Has anybody else out there wondered what it would have been like to be among the 96 prospective jurors brought to Manhattan Criminal Court last week and grilled about their alleged impartiality and ability to be unbiased in an historic trial?
On the grounds that I may incriminate myself, I’m going to admit that—on the few occasions I was summoned for jury duty—I experienced the ambivalence of wishing to fulfill a foundational civic duty even while uneasy about weighing the fate of another human being.
Furthermore, there is jury duty and then there is this front-page, in-the-headlines jury duty in which the court of public opinion appears to apply to the jurors as well as the wildly polarizing defendant. This rough-and-tumble affair could put a different spin on the term “hung jury.”
Anyway, I bring limited judgment to the process. I did see the Broadway production of Twelve Angry Men years ago. (Famous quote from Juror No. 10: “I’m sick and tired of facts. You can twist ‘em any way you like.”) As a young lad, watched TV’s Perry Mason (ask your grandmother) and enjoyed the recent Netflix series “Lincoln Lawyer,” which provides as many beauty shots of Los Angeles landmarks as it does of courtroom drama.
It could be argued that television tends to glamorize crafty defense attorneys for finding loopholes in the prosecutors’ claims, and that can make for good entertainment. But there also is the old joke: What do you call a thousand lawyers at the bottom of the ocean floor? A good start.
OK, then. There were only two occasions when I came close to serving on a jury. In the mid-1980s, I didn’t even make it through the first round of questioning in the notorious racial case of four white youths who had attacked three Blacks in Howard Beach, Queens. What apparently got me eliminated from jury consideration then was my occupation—newspaper reporter, though I almost strictly covered sports—and the assumption that I surely was up to speed on details of that widely publicized crime.
In 2001, for a trial on Eastern Long Island involving a drunk driver who had caused serious injury, I progressed all the way to the final round of the lawyers’ interrogations. After quite a wait in a holding room, then sitting through the detailed questioning of the shrinking pool of potential jurors (“What is your occupation? What does you spouse do? Do you have children? How do you get your news?”), there was a building sense of feeling that I ought to be in the game.

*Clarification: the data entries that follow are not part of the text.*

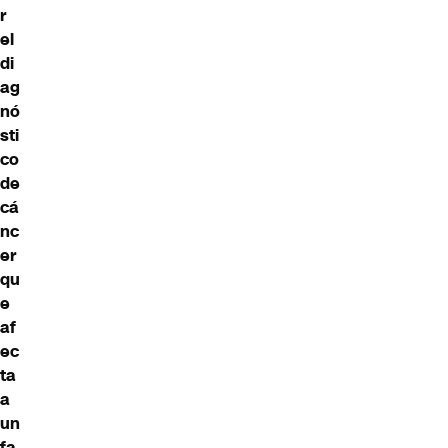
r
el
di
ag
nó
sti
co
de
cá
nc
er
qu
e
af
ec
ta
a
un
fa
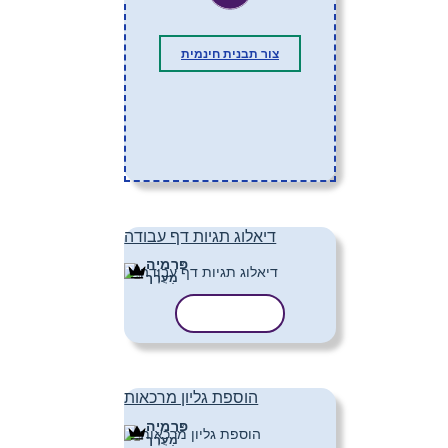
צור תבנית חינמית
דיאלוג תגיות דף עבודה
פּרֶמיָה
מַעֲרָך
העתק תבנית
הוספת גליון מרכאות
פּרֶמיָה
מַעֲרָך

Alas, one of the attorneys wanted to know whether I could identify when a person is inebriated. Though I admit having thought, when the charges originally were laid out—“Guilty! Fry him!”—I had become convinced that I could consider all the evidence before coming to a conclusion. Just as I was dismissed.
The sense that there is a prejudice—is that the right word?—against impaneling journalists because our job is to keep up with the news strikes me as thoroughly downside-up and outside-in. Because a good journalist must remain open to learning all the facts and understands that nothing is black and white; there always are gray areas to examine. Lots and lots of them.
But in the end, my glancing familiarity with the inside of courtrooms—and I am not unhappy about this—has been restricted to covering a handful of appearances of athletes and other personnel from the sports world charged with untoward behavior.
In the summer of ’86, I was in Houston on another assignment the same day two New York Mets, Tim Teufel and Ron Darling, appeared for at a 45-minute hearing for aggravated assault charges during a barroom brawl. In 1991, I was in Indianapolis, chronicling a gymnastics championship, when my editor ordered me to file a report on boxer Mike Tyson’s arraignment there on rape charges. (That included an 80-minute post-hearing lecture by boxing promoter Don King that Tyson was only guilty of fighting against the “celebrity burden” faced by such boldface names as James Dean, Jayne Mansfield, John Belushi, Marilyn Monroe and Freddie Prinze.) Tyson later was convicted.
In 2011, when Jets wide receiver Braylon Edwards entered a guilty plea in a DWI case, reporting duties brought me to the same courthouse where a certain former reality television personality now is on trial for paying hush money to a porn star.
There also was my editor’s insistence to monitor the 2012 appearance of a Mets clubhouse manager/traveling secretary accused of running a gambling ring, stealing team memorabilia and skimming hotel money. He later acknowledged such dark deeds.
I contend, in bearing witness to these things, that I was impartial and unbiased. As for the culpability of the defendant in the show trial just starting now—con man? convict?—not my job.